== Zitierter Textabschnitt ==
Aromaheilkunde
Ätherische Öle im Lauf der Geschichte
Der Gebrauch aromatisch duftender Pflanzenstoffe zu Heilzwecken ist uralt. Räucherungen mit getrockneten Pflanzen, Gräsern, Harzen, Früchten und Rinden wurden in fast allen Kulturen des Altertums zur Reinigung, als Opfer für die Götter und auch zur Behandlung von Krankheiten durchgeführt. Duftende Salben aus zerstampften Blüten dienten kosmetischen Zwecken und der Linderung diverser Beschwerden. Teilweise wurden bereits Essenzen hergestellt, die man aus Harzen, Blüten und Heilpflanzen mit Hilfe spezieller Auszugsverfahren erhielt und die unter anderem zur Herstellung von Parfümölen dienten.
===
== Datensatzauszüge ==
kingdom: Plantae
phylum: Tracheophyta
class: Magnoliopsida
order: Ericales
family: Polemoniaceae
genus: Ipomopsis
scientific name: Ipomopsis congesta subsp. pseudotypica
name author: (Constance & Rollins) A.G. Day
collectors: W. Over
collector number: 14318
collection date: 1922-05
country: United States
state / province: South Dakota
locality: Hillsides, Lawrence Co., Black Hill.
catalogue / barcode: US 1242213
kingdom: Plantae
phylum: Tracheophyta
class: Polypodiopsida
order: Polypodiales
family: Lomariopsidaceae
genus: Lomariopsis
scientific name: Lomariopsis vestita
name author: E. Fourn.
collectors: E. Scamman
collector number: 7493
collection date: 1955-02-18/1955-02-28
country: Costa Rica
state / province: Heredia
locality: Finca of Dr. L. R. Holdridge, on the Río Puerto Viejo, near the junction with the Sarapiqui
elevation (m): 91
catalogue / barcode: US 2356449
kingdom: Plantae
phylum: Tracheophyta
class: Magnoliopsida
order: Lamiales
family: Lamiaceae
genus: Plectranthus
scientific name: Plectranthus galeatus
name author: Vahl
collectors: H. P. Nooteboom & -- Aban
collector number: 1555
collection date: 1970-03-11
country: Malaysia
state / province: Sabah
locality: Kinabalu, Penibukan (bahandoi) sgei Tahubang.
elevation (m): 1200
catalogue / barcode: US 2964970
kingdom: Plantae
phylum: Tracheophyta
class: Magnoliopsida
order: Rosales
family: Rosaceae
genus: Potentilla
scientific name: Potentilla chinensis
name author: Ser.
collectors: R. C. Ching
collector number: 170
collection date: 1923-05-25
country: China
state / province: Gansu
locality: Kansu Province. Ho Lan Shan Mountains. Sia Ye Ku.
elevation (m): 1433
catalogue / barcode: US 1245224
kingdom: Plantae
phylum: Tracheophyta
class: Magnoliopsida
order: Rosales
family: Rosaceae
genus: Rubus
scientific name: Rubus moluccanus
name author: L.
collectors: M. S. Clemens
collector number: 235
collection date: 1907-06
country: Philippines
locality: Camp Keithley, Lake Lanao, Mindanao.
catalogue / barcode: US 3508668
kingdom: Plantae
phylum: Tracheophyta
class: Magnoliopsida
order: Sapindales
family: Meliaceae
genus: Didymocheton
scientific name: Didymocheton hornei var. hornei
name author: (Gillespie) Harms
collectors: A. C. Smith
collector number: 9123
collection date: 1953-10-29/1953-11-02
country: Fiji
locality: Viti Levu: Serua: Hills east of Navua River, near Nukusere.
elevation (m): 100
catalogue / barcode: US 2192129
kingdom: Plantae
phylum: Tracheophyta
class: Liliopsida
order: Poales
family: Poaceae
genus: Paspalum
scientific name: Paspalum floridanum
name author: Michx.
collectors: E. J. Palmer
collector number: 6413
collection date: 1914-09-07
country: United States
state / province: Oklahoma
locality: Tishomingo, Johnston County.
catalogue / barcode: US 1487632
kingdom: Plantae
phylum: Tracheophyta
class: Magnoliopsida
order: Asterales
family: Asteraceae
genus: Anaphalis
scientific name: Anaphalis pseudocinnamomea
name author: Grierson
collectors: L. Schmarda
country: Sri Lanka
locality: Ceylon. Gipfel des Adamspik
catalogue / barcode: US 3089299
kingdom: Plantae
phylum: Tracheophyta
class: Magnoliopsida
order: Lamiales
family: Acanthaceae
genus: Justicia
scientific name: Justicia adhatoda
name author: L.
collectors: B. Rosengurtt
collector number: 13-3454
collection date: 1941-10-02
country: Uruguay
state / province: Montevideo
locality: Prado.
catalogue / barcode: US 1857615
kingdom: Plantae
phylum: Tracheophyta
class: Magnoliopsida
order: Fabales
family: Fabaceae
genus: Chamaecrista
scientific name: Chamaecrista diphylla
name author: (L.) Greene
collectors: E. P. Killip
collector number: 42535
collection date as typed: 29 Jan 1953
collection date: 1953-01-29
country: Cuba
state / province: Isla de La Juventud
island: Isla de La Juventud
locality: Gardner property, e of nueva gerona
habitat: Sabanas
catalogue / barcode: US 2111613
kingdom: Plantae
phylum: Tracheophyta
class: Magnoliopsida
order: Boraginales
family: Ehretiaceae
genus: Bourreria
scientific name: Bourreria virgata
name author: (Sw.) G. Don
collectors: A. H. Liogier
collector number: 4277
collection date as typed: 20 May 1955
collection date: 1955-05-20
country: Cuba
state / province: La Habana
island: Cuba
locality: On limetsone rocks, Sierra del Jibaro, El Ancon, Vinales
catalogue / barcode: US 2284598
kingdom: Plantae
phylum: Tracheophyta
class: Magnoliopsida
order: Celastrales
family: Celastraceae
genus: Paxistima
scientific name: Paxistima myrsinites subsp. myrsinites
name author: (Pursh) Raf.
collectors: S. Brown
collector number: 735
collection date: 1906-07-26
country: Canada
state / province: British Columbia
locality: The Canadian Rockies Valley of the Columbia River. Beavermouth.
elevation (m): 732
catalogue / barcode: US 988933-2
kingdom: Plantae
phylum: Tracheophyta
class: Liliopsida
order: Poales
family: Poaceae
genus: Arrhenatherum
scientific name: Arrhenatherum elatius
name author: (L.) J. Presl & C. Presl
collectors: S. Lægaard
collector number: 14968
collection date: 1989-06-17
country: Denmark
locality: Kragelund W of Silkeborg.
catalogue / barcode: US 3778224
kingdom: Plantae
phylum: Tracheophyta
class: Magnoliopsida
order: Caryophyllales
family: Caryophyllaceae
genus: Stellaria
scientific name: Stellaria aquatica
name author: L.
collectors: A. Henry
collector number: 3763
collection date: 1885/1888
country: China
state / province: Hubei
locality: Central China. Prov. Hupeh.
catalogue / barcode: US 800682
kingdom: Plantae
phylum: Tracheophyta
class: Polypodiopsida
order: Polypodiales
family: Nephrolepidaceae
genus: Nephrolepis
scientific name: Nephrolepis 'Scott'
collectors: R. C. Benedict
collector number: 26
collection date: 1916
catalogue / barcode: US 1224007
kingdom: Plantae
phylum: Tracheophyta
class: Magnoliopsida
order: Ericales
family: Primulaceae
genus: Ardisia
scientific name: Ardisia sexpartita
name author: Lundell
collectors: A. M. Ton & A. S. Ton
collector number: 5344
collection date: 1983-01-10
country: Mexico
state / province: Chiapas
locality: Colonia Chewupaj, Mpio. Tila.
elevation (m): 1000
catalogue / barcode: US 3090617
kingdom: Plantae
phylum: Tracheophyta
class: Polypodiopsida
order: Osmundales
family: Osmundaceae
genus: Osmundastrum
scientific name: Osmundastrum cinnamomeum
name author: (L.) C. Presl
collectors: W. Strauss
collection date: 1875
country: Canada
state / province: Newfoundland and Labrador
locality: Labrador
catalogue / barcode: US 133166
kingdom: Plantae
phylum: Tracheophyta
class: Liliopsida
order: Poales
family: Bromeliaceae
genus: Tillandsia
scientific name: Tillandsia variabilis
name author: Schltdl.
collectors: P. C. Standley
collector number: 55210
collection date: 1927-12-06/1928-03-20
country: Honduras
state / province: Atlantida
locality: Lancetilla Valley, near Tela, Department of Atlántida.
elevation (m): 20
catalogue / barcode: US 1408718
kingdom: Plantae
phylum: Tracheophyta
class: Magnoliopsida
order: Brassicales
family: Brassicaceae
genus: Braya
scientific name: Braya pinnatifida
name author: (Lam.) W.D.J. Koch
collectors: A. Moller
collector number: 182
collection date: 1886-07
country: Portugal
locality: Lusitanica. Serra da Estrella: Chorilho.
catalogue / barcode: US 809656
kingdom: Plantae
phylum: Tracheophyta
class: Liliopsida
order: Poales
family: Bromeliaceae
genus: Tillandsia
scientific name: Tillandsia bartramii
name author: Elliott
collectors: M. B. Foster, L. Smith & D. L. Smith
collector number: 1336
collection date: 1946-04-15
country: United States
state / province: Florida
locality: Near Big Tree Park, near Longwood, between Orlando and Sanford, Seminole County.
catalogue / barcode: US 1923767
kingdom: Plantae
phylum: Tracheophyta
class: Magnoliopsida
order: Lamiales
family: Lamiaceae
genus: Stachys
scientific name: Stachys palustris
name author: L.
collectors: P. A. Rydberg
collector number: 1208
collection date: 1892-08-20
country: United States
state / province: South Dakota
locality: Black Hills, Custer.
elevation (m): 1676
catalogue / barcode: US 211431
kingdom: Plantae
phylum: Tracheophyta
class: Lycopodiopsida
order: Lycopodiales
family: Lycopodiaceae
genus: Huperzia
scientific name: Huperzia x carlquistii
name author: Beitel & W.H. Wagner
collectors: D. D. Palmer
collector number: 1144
===
— Auszuführende Anweisungen —
Geben Sie aus dem Text zur Geschichte ätherischer Öle die Passage von „Aromaheilkunde“ bis einschließlich „von Parfümölen dienten.“ wortgetreu aus. Die Datensätze stammen aus einer anderen Quelle als der Text.

— Ergebnis —
Aromaheilkunde
Ätherische Öle im Lauf der Geschichte
Der Gebrauch aromatisch duftender Pflanzenstoffe zu Heilzwecken ist uralt. Räucherungen mit getrockneten Pflanzen, Gräsern, Harzen, Früchten und Rinden wurden in fast allen Kulturen des Altertums zur Reinigung, als Opfer für die Götter und auch zur Behandlung von Krankheiten durchgeführt. Duftende Salben aus zerstampften Blüten dienten kosmetischen Zwecken und der Linderung diverser Beschwerden. Teilweise wurden bereits Essenzen hergestellt, die man aus Harzen, Blüten und Heilpflanzen mit Hilfe spezieller Auszugsverfahren erhielt und die unter anderem zur Herstellung von Parfümölen dienten.